Ota Benga ditangkap pada tahun 1904 oleh seorang peneliti evolusionis di Kongo. Dalam bahasanya, nama Ota Benga berarti "teman". Ia memiliki seorang istri dan dua orang anak. Dengan dirantai dan dikurung seperti binatang, ia dibawa ke Amerika Serikat. Di sana, para ilmuwan evolusionis memamerkannya untuk umum pada Pekan Raya Dunia di St. Louis bersama spesies kera lain dan memperkenalkannya sebagai "mata rantau transisi terdekat dengan manusia". Dua tahun kemudian, mereka membawanya ke kebun binatang Bronx di New York. Ia dipamerkan dalam kelompok "nenek moyang manusia" bersama beberapa simpanse, gorilla bernama Dinah, dan orang utan bernama Dohung. Dr. William T. Hornaday, seorang evolusionis direktur kebun binatang tersebut memberikan sambutan panjang lebar tentang betapa bangganya ia memiliki "bentuk transisi" yang luar biasa ini di kebun binatangnya dan memperlakukkan Ota Benga dalam kandang seolah ia seekor binatang biasa. Tidak tahan dengan perlakuan yang diterimanya, Ota Bengan akhirnya bunuh diri.

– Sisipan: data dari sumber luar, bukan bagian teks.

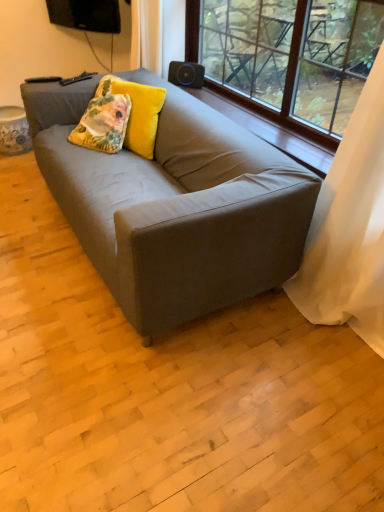
Question: Does white sheer curtain at right lie behind wooden at upper center?

Choices:
 (A) no
 (B) yes

Answer: (A)

Question: Is white sheer curtain at right bigger than wooden at upper center?

Choices:
 (A) no
 (B) yes

Answer: (B)

Question: Can you confirm if white sheer curtain at right is taller than wooden at upper center?

Choices:
 (A) yes
 (B) no

Answer: (A)

Question: Is white sheer curtain at right at the right side of wooden at upper center?

Choices:
 (A) no
 (B) yes

Answer: (B)

Question: From a real-world perspective, is white sheer curtain at right physically above wooden at upper center?

Choices:
 (A) no
 (B) yes

Answer: (B)

Question: Does white sheer curtain at right have a smaller size compared to wooden at upper center?

Choices:
 (A) no
 (B) yes

Answer: (A)

Question: Considering the relative positions of floral-patterned velvet pillow at center and transparent glass window at upper center in the image provided, is floral-patterned velvet pillow at center to the left of transparent glass window at upper center from the viewer's perspective?

Choices:
 (A) no
 (B) yes

Answer: (B)

Question: From the image's perspective, is floral-patterned velvet pillow at center located above transparent glass window at upper center?

Choices:
 (A) yes
 (B) no

Answer: (B)

Question: Does floral-patterned velvet pillow at center have a lesser width compared to transparent glass window at upper center?

Choices:
 (A) no
 (B) yes

Answer: (A)

Question: Considering the relative positions of floral-patterned velvet pillow at center and transparent glass window at upper center in the image provided, is floral-patterned velvet pillow at center behind transparent glass window at upper center?

Choices:
 (A) yes
 (B) no

Answer: (A)

Question: Is floral-patterned velvet pillow at center facing towards transparent glass window at upper center?

Choices:
 (A) yes
 (B) no

Answer: (B)

Question: Is floral-patterned velvet pillow at center to the right of transparent glass window at upper center from the viewer's perspective?

Choices:
 (A) no
 (B) yes

Answer: (A)

Question: Considering the relative sizes of white sheer curtain at right and floral-patterned velvet pillow at upper left in the image provided, is white sheer curtain at right thinner than floral-patterned velvet pillow at upper left?

Choices:
 (A) no
 (B) yes

Answer: (B)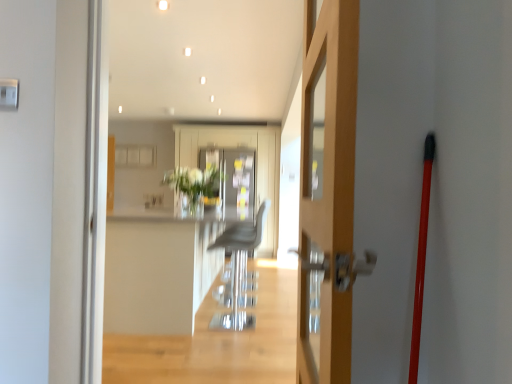
Question: Is point (224, 233) positioned closer to the camera than point (183, 178)?

Choices:
 (A) closer
 (B) farther

Answer: (B)

Question: Considering the positions of metallic gray armchair at center and translucent glass vase at center in the image, is metallic gray armchair at center wider or thinner than translucent glass vase at center?

Choices:
 (A) thin
 (B) wide

Answer: (A)

Question: Based on their relative distances, which object is nearer to the wooden door at center?

Choices:
 (A) white glossy counter top at center
 (B) translucent glass vase at center
 (C) metallic gray armchair at center

Answer: (A)

Question: Which of these objects is positioned closest to the white glossy counter top at center?

Choices:
 (A) metallic gray armchair at center
 (B) wooden door at center
 (C) translucent glass vase at center

Answer: (A)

Manusia Piltdown, Manusia Nebraska, Ota Benga.... Skandal-skandal ini menunjukkan bahwa ilmuwan evolusinis tidak ragu-ragu menggunakan segala cara yang tidak ilmiah untuk membuktikan teori mereka. Dengan mengingat hal ini, ketika kita melihat yang dinamakan bukti lain dari mitos "evolusi manusia", kita akan menghadapi situasi yang sama. Inilah sebuah cerita fiksi dan sepasukan relawan yang siap mencoba apa saja untuk membenarkan cerita itu.